**抜粋本文**
孫策(そんさく)の南下を聞いた劉繇(りゅうよう)は評議を開く。そして、さっそく牛渚(ぎゅうしょ)の寨(とりで)へ何十万石(せき)という兵糧を送り、同時に張英(ちょうえい)に大軍を授け防備にあたらせた。

その折、評議の末席にいた太史慈(たいしじ)が先鋒を希望したが、劉繇はひと言の下に退ける。太史慈は30歳になったばかりの若手で、仕えて日の浅い新参でもあった。

このとき(興平〈こうへい〉2〈195〉年?)太史慈が30歳だったというのは史実とも合っている。

(02)牛渚

張英は牛渚の要塞(ようさい)に立てこもると、邸閣(食糧貯蔵庫)に兵糧を蓄え悠々と孫策軍を待ち構えていた。

孫策は数十隻(せき)の兵船を整えて長江(ちょうこう)を遡行(そこう)。矢が飛び交う中をいち早く上陸し、群がる敵に斬り入る。

黄蓋(こうがい)と戦った張英がかなわず味方に逃げ込むと、劉繇軍は堤が切れたように敗走しだした。

ところが張英が牛渚へ逃げてくると、城門の内側や兵糧庫の辺りが一面黒煙に包まれている。裏切り者が出たとわかり、張英は逃げ惑う兵をひきいて山深くへ逃げ込んだ。

**提供データ**

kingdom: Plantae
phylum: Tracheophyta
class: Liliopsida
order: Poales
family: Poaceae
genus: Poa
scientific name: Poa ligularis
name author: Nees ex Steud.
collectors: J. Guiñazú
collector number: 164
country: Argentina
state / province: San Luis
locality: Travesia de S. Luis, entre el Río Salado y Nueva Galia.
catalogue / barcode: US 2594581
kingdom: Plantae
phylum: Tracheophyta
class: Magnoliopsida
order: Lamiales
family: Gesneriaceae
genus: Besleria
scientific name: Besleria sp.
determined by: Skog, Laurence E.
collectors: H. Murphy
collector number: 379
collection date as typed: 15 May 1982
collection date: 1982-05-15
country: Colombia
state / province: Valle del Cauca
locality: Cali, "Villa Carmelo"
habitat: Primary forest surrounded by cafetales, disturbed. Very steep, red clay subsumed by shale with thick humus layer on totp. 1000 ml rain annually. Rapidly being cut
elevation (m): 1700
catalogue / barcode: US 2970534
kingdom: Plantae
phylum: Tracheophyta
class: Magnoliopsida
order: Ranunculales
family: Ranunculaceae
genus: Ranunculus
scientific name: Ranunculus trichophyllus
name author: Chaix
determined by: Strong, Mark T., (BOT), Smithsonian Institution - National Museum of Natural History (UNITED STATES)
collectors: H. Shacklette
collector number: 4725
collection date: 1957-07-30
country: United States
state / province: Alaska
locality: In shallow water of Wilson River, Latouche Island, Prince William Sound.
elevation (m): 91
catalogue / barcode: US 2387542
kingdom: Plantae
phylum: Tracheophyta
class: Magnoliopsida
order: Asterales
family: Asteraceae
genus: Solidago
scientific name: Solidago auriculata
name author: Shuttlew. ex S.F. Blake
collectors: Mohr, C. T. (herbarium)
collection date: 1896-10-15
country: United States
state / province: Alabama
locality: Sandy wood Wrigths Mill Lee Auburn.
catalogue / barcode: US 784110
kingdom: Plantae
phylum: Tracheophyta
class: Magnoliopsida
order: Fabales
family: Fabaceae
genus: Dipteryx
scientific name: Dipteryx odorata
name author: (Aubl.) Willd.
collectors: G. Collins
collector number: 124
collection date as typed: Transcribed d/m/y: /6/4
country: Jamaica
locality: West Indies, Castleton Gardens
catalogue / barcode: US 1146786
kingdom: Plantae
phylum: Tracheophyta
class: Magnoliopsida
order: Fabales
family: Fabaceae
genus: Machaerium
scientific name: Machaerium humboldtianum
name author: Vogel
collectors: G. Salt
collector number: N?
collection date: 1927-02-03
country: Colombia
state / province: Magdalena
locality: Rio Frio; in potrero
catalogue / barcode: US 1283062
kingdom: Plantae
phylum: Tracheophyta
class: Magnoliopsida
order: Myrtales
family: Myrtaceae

**担当課題 1**
抜粋本文を「その折、評議の末席にいた太史」という語句のある箇所から書き写し始め、「ひきいて山深くへ逃げ込んだ。」の後で止めて、そのとおりに繰り返してください。
**担当課題 2**
抜粋本文について、次の問いに答えてください。
(a) 劉繇は牛渚の寨へどれほどの兵糧を送りましたか。
(b) 太史慈は何歳になったばかりの若手でしたか。
(c) 張英が戦ってかなわなかった相手は誰ですか。
データは参照しなくてもかまいません。

**解答欄 1**
その折、評議の末席にいた太史慈(たいしじ)が先鋒を希望したが、劉繇はひと言の下に退ける。太史慈は30歳になったばかりの若手で、仕えて日の浅い新参でもあった。

このとき(興平〈こうへい〉2〈195〉年?)太史慈が30歳だったというのは史実とも合っている。

(02)牛渚

張英は牛渚の要塞(ようさい)に立てこもると、邸閣(食糧貯蔵庫)に兵糧を蓄え悠々と孫策軍を待ち構えていた。

孫策は数十隻(せき)の兵船を整えて長江(ちょうこう)を遡行(そこう)。矢が飛び交う中をいち早く上陸し、群がる敵に斬り入る。

黄蓋(こうがい)と戦った張英がかなわず味方に逃げ込むと、劉繇軍は堤が切れたように敗走しだした。

ところが張英が牛渚へ逃げてくると、城門の内側や兵糧庫の辺りが一面黒煙に包まれている。裏切り者が出たとわかり、張英は逃げ惑う兵をひきいて山深くへ逃げ込んだ。

**解答欄 2**
(a) 何十万石という兵糧を送りました。
(b) 30歳になったばかりの若手でした。
(c) 黄蓋です。